• [Task data]:
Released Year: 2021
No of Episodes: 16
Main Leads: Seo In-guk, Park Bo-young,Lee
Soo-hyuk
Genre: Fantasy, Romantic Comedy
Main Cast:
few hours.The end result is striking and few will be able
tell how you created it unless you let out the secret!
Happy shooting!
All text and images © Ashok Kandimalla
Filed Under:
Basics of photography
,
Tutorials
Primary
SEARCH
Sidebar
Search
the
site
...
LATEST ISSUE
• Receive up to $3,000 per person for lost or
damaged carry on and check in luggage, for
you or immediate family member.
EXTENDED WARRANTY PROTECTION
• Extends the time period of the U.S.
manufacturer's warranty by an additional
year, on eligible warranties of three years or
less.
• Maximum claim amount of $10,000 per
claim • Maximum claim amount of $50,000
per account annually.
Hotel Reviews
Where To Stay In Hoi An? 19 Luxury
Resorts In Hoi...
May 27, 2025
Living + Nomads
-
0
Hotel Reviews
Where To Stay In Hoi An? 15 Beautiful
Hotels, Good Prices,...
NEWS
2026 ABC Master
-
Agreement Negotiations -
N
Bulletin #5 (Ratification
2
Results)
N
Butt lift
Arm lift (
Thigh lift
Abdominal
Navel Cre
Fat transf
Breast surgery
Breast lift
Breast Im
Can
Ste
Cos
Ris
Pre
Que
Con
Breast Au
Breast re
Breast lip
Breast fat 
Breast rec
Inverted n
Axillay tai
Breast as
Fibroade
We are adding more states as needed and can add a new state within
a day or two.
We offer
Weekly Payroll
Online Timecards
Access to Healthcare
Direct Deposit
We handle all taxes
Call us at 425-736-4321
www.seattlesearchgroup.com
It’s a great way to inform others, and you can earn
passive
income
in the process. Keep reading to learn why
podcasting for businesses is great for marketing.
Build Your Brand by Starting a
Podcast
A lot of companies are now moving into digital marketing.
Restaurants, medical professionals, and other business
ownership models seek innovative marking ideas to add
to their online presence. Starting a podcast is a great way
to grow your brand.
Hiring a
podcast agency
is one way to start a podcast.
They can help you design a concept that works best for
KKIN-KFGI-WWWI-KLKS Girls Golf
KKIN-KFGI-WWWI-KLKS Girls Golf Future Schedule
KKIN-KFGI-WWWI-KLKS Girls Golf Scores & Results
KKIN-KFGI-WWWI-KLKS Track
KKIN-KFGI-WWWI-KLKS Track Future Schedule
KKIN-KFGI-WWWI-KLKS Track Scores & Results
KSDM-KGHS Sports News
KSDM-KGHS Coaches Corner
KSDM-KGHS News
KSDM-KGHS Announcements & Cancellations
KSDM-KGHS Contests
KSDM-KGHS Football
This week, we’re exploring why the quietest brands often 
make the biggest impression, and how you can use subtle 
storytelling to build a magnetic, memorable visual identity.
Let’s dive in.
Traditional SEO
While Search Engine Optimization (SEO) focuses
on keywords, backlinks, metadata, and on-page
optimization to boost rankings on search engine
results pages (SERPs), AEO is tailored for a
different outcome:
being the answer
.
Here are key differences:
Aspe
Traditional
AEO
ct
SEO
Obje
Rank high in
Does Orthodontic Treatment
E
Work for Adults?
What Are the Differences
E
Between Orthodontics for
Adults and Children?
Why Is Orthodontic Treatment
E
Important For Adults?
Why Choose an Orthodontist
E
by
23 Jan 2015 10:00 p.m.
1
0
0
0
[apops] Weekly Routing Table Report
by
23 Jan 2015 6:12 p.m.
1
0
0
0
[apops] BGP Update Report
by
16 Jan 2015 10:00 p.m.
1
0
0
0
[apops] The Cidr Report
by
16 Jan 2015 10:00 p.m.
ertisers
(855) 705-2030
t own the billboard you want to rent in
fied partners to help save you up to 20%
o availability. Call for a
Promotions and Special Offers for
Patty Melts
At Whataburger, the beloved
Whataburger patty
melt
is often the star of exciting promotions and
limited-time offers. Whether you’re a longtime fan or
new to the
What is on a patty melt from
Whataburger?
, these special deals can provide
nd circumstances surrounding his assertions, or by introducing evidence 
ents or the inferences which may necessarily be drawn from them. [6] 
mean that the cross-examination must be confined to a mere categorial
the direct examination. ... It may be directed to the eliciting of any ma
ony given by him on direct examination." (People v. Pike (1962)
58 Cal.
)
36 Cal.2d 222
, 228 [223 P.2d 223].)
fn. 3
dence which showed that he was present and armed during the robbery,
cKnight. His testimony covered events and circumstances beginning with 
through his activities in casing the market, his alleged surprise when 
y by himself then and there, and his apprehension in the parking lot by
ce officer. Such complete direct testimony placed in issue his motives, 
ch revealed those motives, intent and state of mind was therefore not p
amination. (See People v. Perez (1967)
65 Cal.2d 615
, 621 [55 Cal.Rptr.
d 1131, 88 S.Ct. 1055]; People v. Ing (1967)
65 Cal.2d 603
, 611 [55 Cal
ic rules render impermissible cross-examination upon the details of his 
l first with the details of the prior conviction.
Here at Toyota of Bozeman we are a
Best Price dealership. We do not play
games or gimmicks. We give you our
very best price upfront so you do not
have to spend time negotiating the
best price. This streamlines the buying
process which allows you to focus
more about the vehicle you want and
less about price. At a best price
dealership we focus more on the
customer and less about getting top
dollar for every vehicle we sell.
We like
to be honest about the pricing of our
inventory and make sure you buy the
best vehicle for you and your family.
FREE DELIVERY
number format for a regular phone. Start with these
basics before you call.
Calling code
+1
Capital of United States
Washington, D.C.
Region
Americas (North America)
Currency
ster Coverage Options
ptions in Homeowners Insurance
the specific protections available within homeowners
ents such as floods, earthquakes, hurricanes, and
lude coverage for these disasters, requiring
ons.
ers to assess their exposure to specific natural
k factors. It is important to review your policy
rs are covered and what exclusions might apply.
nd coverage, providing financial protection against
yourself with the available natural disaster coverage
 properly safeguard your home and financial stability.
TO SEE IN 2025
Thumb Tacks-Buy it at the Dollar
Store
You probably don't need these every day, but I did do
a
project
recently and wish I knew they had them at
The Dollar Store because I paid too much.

• [About this exercise]:
Find every line above that contains the word "vehicle", treating uppercase and lowercase as different, and copy each of those lines.

• [Exercise output]:
more about the vehicle you want and
dollar for every vehicle we sell.
best vehicle for you and your family.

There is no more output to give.